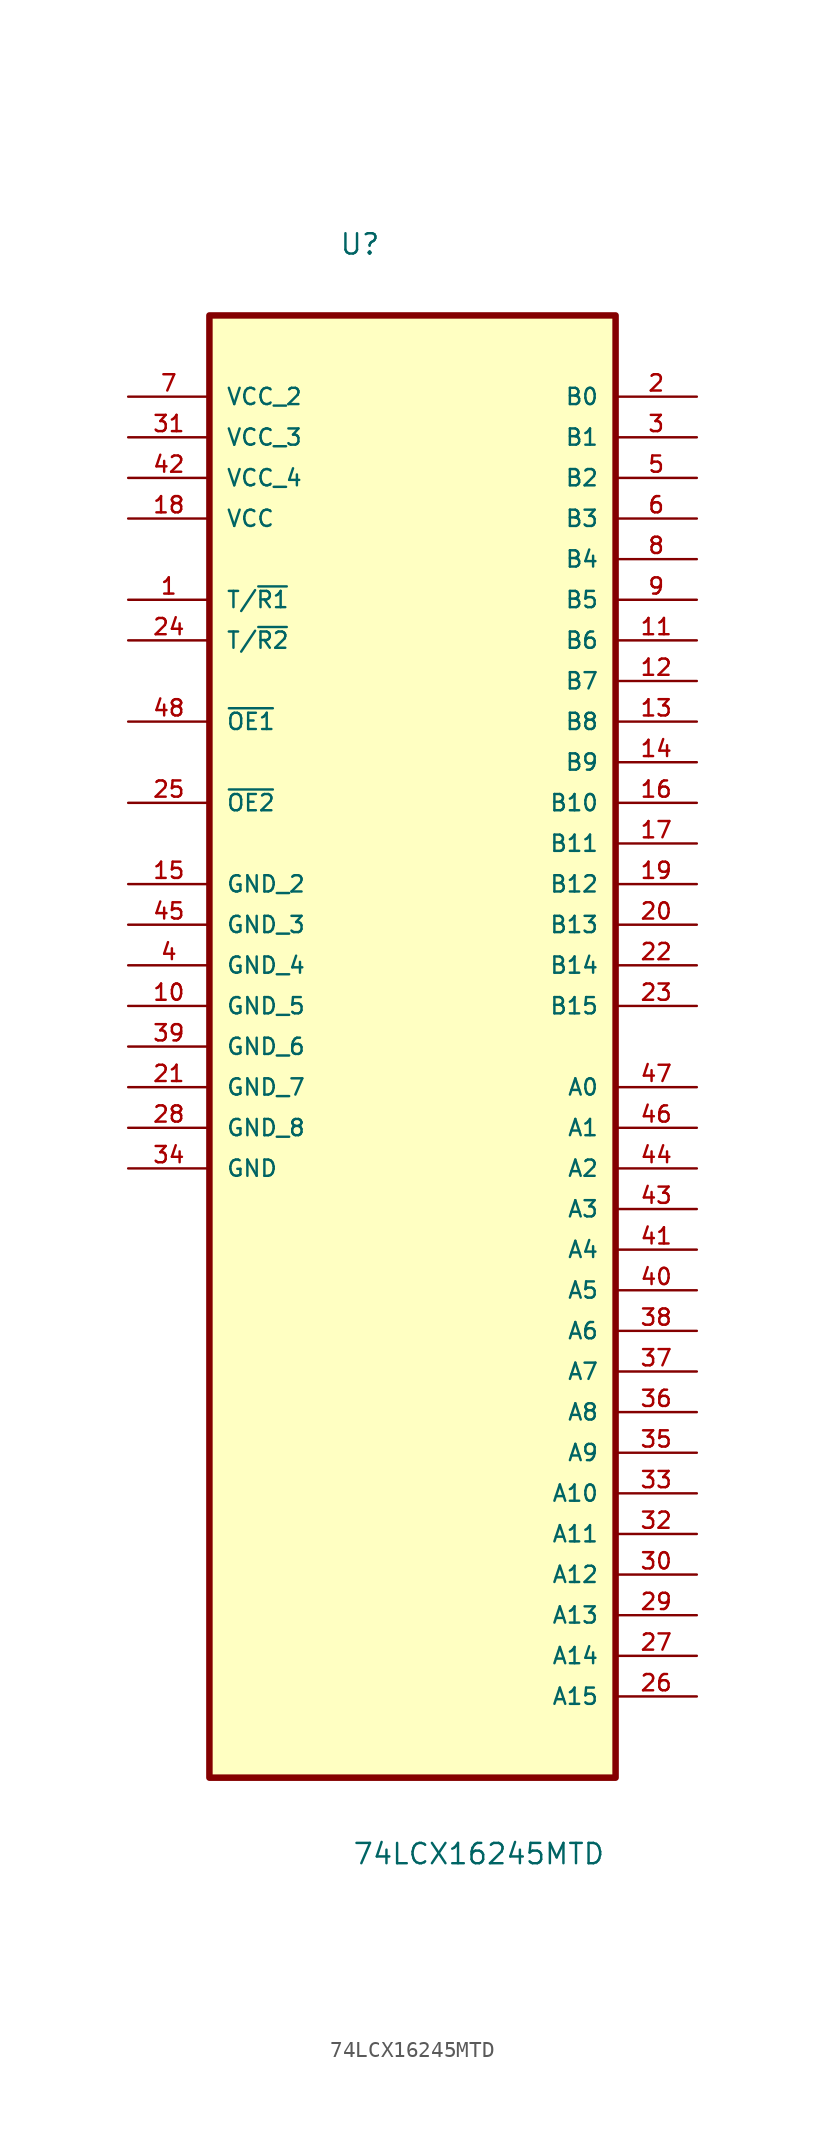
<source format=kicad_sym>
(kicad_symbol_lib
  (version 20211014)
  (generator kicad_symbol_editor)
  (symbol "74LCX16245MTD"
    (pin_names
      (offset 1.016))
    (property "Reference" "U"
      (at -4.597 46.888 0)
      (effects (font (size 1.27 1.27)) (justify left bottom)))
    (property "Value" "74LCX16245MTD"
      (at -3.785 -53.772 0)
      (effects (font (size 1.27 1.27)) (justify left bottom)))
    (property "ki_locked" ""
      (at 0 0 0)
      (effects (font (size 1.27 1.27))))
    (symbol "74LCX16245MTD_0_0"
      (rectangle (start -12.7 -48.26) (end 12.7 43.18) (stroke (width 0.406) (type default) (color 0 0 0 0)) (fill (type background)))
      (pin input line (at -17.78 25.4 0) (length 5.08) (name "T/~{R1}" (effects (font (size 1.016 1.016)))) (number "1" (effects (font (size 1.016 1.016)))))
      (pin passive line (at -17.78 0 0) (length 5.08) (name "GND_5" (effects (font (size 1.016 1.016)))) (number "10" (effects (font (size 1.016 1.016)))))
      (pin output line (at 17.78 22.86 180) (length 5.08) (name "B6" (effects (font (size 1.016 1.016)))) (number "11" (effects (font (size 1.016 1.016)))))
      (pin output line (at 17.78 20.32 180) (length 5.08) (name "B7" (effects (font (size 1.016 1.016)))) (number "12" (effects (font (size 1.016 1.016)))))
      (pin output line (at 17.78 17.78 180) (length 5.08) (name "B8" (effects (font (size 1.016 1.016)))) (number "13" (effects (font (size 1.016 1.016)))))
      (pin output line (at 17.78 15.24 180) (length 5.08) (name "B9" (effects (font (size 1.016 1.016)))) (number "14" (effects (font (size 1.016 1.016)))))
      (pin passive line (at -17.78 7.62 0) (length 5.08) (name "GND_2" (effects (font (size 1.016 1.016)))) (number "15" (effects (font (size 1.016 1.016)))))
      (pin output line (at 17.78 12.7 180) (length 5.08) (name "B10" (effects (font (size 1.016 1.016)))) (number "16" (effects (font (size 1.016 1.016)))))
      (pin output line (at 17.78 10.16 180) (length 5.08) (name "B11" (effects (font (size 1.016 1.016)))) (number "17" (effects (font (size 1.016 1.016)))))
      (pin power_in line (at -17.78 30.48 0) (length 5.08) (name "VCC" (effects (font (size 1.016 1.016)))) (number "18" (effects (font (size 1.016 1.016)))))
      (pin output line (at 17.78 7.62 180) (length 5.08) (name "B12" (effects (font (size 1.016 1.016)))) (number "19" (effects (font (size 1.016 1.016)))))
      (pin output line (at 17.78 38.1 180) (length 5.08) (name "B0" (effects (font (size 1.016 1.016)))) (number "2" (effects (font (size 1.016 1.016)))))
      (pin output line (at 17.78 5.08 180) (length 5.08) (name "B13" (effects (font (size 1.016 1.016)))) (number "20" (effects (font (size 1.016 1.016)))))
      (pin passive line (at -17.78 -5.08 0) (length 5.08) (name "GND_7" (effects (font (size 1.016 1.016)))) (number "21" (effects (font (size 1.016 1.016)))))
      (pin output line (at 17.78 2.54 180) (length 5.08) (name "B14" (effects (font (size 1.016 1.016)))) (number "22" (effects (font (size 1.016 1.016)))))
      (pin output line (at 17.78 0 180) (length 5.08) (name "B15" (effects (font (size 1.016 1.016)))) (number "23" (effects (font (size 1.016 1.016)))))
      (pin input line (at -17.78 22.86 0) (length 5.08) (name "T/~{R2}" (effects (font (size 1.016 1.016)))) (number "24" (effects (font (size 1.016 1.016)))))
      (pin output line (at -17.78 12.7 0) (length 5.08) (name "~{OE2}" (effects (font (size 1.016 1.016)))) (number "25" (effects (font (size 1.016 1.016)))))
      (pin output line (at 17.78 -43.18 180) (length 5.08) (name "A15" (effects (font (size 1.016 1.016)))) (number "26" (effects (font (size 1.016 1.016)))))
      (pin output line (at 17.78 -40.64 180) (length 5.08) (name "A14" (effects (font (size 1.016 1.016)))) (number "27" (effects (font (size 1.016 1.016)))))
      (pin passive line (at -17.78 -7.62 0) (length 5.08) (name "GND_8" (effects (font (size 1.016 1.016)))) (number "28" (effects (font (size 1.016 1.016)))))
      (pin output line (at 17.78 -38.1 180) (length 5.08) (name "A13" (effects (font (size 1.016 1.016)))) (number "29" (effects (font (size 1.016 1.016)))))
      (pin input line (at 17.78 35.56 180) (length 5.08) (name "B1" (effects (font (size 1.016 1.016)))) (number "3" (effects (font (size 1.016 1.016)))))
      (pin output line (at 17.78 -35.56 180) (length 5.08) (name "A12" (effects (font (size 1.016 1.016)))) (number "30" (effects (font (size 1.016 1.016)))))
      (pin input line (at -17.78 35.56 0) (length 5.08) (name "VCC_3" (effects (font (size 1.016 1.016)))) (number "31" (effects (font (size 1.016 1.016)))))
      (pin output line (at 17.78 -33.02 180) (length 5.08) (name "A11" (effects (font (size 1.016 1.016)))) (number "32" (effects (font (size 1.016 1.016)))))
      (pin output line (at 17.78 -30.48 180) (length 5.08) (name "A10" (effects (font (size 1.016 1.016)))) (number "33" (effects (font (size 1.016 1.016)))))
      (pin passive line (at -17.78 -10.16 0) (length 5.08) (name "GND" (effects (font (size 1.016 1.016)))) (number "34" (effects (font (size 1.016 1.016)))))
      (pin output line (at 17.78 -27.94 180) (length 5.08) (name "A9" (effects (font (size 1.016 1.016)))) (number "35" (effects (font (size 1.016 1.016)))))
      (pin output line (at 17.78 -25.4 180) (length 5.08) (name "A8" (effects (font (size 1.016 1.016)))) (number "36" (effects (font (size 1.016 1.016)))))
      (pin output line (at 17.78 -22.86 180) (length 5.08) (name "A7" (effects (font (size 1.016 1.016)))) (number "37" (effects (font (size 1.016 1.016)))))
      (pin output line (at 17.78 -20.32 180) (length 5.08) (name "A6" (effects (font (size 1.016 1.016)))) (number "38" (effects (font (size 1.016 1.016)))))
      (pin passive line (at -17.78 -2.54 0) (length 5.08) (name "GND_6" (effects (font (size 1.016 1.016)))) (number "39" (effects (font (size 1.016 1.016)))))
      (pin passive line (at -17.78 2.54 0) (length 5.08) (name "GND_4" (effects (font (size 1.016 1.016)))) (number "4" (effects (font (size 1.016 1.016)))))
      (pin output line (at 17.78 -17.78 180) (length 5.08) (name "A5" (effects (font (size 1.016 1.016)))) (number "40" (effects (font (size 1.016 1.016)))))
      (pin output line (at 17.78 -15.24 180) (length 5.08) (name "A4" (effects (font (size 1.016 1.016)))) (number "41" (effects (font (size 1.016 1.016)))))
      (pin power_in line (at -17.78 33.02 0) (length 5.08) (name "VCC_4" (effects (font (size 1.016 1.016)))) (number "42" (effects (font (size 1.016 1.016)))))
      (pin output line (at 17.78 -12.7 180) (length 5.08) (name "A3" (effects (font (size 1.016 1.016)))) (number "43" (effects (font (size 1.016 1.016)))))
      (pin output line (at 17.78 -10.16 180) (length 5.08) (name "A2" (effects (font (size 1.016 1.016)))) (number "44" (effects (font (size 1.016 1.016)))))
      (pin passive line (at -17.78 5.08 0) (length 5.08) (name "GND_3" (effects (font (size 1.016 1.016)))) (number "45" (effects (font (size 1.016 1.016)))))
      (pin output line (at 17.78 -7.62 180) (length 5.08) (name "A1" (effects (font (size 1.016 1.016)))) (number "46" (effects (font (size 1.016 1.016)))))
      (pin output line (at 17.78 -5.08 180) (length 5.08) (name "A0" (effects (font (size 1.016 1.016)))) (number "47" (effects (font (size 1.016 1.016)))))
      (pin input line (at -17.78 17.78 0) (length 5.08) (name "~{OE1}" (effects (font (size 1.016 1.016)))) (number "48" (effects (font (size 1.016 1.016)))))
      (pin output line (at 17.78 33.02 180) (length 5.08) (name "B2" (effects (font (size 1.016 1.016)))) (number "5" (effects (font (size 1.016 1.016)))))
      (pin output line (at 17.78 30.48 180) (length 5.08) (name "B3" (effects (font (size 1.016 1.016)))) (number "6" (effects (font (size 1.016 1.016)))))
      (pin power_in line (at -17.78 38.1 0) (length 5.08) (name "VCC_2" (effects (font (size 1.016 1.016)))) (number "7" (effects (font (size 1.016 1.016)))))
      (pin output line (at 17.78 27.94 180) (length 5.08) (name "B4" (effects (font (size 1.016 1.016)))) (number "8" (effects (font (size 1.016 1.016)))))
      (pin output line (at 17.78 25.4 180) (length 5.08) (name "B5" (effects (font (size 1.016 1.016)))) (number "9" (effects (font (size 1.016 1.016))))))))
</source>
========
[EXERCISE DESCRIPTION] Print the data exactly, from its first line to the line containing "(pin power_in line (at -17.78 30.48", both included. Omit the pictures.

[ANSWER TO THE PROBLEM]
<source format=kicad_sym>
(kicad_symbol_lib
  (version 20211014)
  (generator kicad_symbol_editor)
  (symbol "74LCX16245MTD"
    (pin_names
      (offset 1.016))
    (property "Reference" "U"
      (at -4.597 46.888 0)
      (effects (font (size 1.27 1.27)) (justify left bottom)))
    (property "Value" "74LCX16245MTD"
      (at -3.785 -53.772 0)
      (effects (font (size 1.27 1.27)) (justify left bottom)))
    (property "ki_locked" ""
      (at 0 0 0)
      (effects (font (size 1.27 1.27))))
    (symbol "74LCX16245MTD_0_0"
      (rectangle (start -12.7 -48.26) (end 12.7 43.18) (stroke (width 0.406) (type default) (color 0 0 0 0)) (fill (type background)))
      (pin input line (at -17.78 25.4 0) (length 5.08) (name "T/~{R1}" (effects (font (size 1.016 1.016)))) (number "1" (effects (font (size 1.016 1.016)))))
      (pin passive line (at -17.78 0 0) (length 5.08) (name "GND_5" (effects (font (size 1.016 1.016)))) (number "10" (effects (font (size 1.016 1.016)))))
      (pin output line (at 17.78 22.86 180) (length 5.08) (name "B6" (effects (font (size 1.016 1.016)))) (number "11" (effects (font (size 1.016 1.016)))))
      (pin output line (at 17.78 20.32 180) (length 5.08) (name "B7" (effects (font (size 1.016 1.016)))) (number "12" (effects (font (size 1.016 1.016)))))
      (pin output line (at 17.78 17.78 180) (length 5.08) (name "B8" (effects (font (size 1.016 1.016)))) (number "13" (effects (font (size 1.016 1.016)))))
      (pin output line (at 17.78 15.24 180) (length 5.08) (name "B9" (effects (font (size 1.016 1.016)))) (number "14" (effects (font (size 1.016 1.016)))))
      (pin passive line (at -17.78 7.62 0) (length 5.08) (name "GND_2" (effects (font (size 1.016 1.016)))) (number "15" (effects (font (size 1.016 1.016)))))
      (pin output line (at 17.78 12.7 180) (length 5.08) (name "B10" (effects (font (size 1.016 1.016)))) (number "16" (effects (font (size 1.016 1.016)))))
      (pin output line (at 17.78 10.16 180) (length 5.08) (name "B11" (effects (font (size 1.016 1.016)))) (number "17" (effects (font (size 1.016 1.016)))))
      (pin power_in line (at -17.78 30.48 0) (length 5.08) (name "VCC" (effects (font (size 1.016 1.016)))) (number "18" (effects (font (size 1.016 1.016)))))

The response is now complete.